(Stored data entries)
┄┄┄┄┄┄┄┄┄┄

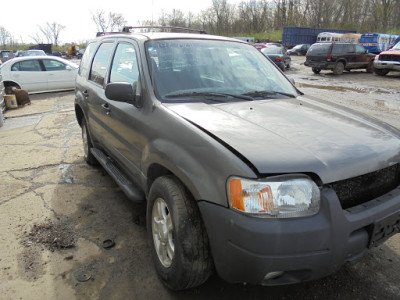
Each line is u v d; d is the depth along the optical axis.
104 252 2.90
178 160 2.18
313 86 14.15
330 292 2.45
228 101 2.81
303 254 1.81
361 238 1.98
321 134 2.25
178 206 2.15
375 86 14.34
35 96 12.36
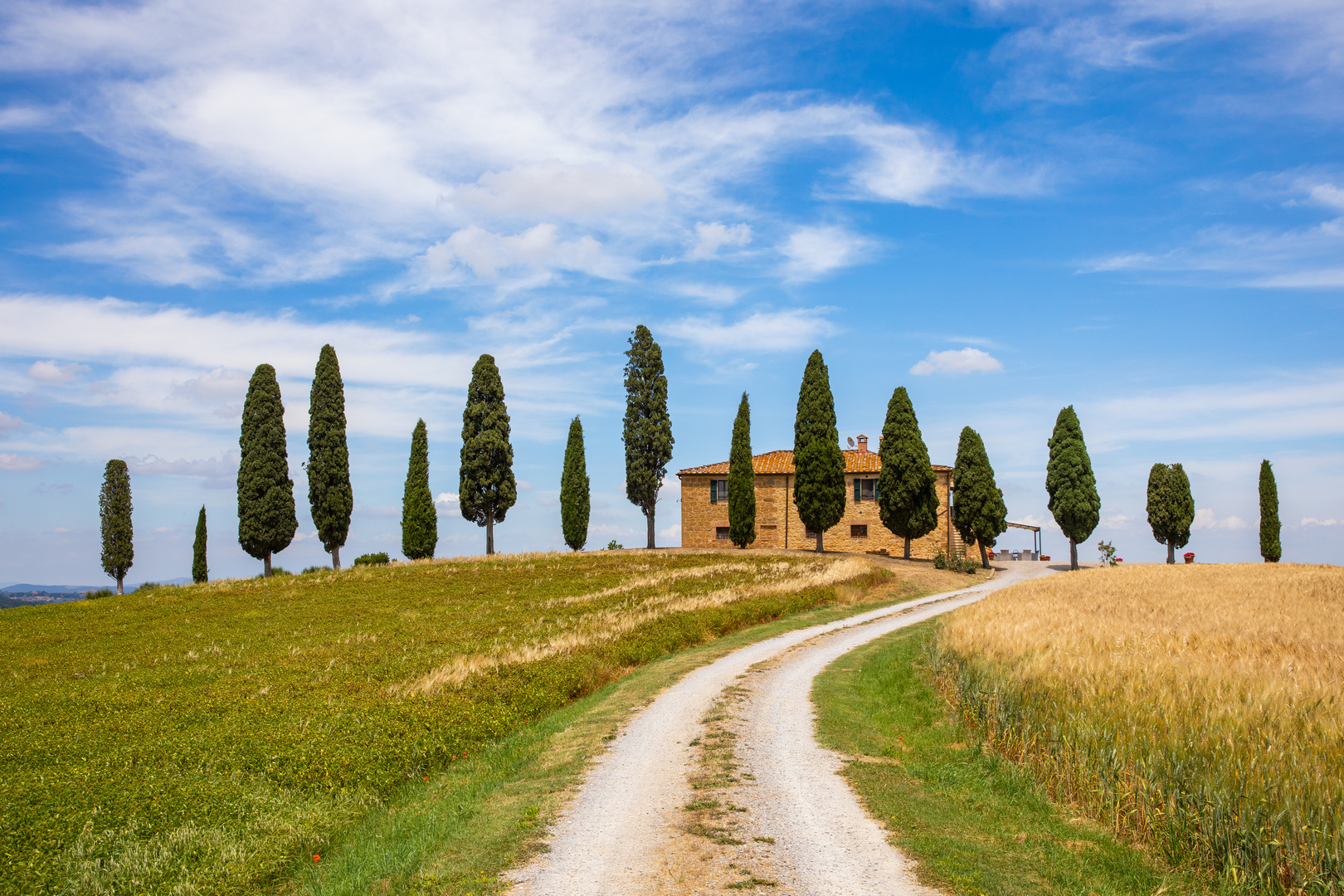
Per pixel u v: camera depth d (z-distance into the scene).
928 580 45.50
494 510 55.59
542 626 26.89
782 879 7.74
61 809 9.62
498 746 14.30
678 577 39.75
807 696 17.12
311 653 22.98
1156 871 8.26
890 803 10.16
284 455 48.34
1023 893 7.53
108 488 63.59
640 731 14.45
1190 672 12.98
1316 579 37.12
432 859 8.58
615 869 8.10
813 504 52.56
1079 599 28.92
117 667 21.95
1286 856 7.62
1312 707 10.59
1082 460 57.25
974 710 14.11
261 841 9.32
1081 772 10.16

┄┄┄┄┄┄┄┄┄┄

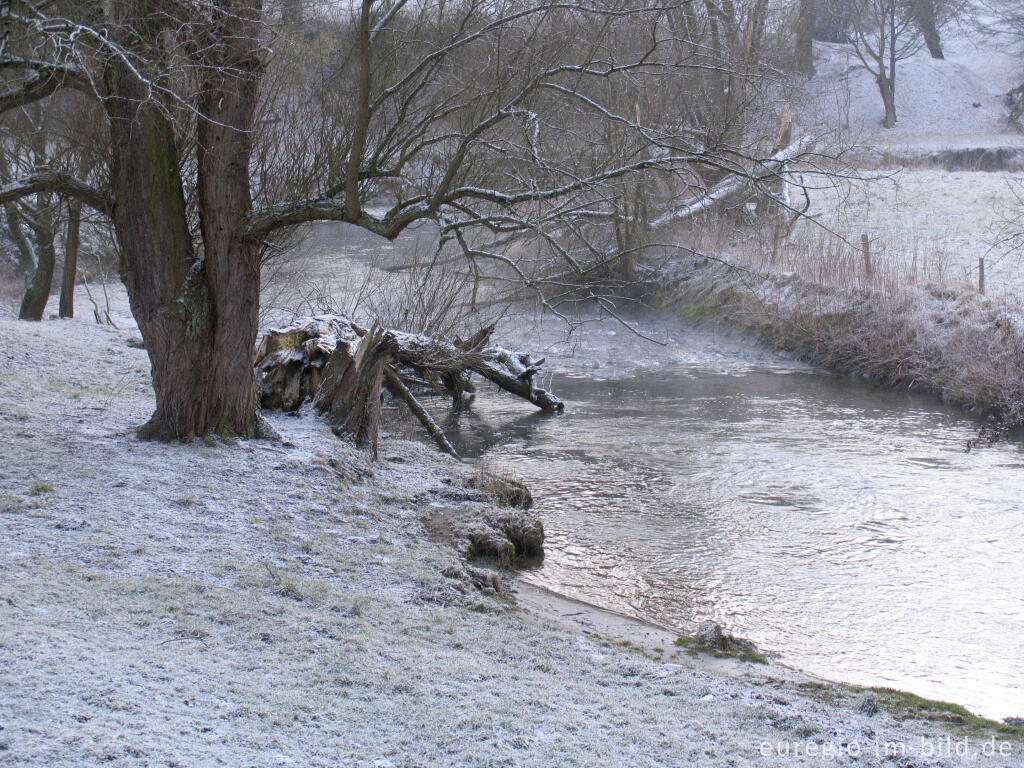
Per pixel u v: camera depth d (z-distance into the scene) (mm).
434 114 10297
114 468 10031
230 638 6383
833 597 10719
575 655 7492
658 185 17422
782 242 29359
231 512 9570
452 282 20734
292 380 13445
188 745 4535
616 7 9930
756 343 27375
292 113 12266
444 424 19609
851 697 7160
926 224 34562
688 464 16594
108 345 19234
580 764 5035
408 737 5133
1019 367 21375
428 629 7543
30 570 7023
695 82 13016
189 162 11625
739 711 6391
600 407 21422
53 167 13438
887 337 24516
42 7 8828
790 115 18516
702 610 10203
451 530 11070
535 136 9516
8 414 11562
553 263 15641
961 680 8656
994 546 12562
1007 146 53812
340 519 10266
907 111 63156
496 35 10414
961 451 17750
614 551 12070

┄┄┄┄┄┄┄┄┄┄

EXERCISE GOAL
The copy should hold only the lines from the one with "Each line is" through the one with "1081 772 10.16", exactly as they stand above. Leave out the pictures.

OUTPUT FOR THIS EXERCISE
Each line is u v d; d is the depth along the optical axis.
104 252 2.90
178 160 2.18
313 86 14.15
330 292 2.45
228 101 2.81
303 254 1.81
361 238 1.98
321 134 2.25
178 206 2.15
375 86 14.34
35 96 12.36
Per pixel u v: camera depth d (z-distance into the scene).
928 580 45.50
494 510 55.59
542 626 26.89
782 879 7.74
61 809 9.62
498 746 14.30
678 577 39.75
807 696 17.12
311 653 22.98
1156 871 8.26
890 803 10.16
284 455 48.34
1023 893 7.53
108 488 63.59
640 731 14.45
1190 672 12.98
1316 579 37.12
432 859 8.58
615 869 8.10
813 504 52.56
1079 599 28.92
117 667 21.95
1286 856 7.62
1312 707 10.59
1082 460 57.25
974 710 14.11
261 841 9.32
1081 772 10.16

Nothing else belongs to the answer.